**Passage**:

[START]

SM: Right. Well, I would imagine that to me it's about trying to convey the questions or the answers at times - questions that tourists don't ask because they're too polite to ask or when they do ask they get it glossed over. Sometimes it's often the political, the significance of the political, you know, Doire and Londonderry for example. Or you get some tourists who would go to buy a Celtic cross or rosary beads and be told they're not really sold in the area that they're in and they're not told why. I've actually gone - trying to come from behind my eyes and looking out and letting people see a silent tale – that's what I actually believe - on that political front – that's that touring template. But there's a lot more to the silence in the title than I might have inferred there.

RS: Yeah. Well, I have to say when I picked up the book you brought me straight back to my childhood when you're talking about the fire and the hearth in the home and how everyone used to sit around it. Do you think, like myself – what I think is - nowadays this generation is totally missing out on that with all the technology – that's not something you see often anymore.

[END]

Lines of data
[START]

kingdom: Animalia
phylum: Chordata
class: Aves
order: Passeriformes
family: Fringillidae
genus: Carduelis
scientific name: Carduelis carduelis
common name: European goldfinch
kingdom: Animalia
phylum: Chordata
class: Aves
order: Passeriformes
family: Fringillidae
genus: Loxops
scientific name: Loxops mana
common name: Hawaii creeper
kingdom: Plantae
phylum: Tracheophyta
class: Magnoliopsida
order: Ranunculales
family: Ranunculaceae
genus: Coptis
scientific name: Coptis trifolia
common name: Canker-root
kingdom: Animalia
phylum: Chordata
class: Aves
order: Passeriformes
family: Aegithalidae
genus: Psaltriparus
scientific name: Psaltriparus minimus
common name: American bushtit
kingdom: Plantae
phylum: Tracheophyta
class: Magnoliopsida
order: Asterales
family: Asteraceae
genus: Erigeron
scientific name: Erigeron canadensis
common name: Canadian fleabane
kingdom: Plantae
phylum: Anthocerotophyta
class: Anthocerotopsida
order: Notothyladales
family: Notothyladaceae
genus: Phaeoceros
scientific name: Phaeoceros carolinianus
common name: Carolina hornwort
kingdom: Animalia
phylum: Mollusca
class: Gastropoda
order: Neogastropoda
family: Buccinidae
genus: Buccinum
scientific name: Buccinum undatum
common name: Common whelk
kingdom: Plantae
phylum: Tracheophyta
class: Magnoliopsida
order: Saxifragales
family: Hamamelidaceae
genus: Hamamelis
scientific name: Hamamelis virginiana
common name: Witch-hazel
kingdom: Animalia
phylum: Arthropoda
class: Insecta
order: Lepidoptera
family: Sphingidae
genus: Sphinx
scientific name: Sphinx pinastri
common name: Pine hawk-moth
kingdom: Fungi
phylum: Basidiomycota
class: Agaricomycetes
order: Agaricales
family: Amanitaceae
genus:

[END]

**Task prompt**:
Answer these questions about the interview excerpt above.
(a) Which pair of place names is given as an example of the political significance that tourists may not ask about?
(b) Which two items do some tourists go to buy and are told are not really sold in the area?
(c) According to the second speaker, what part of the book brought back memories of childhood?

**Solution**:
(a) Doire and Londonderry.
(b) A Celtic cross or rosary beads.
(c) The talk of the fire and the hearth in the home, and how everyone used to sit around it.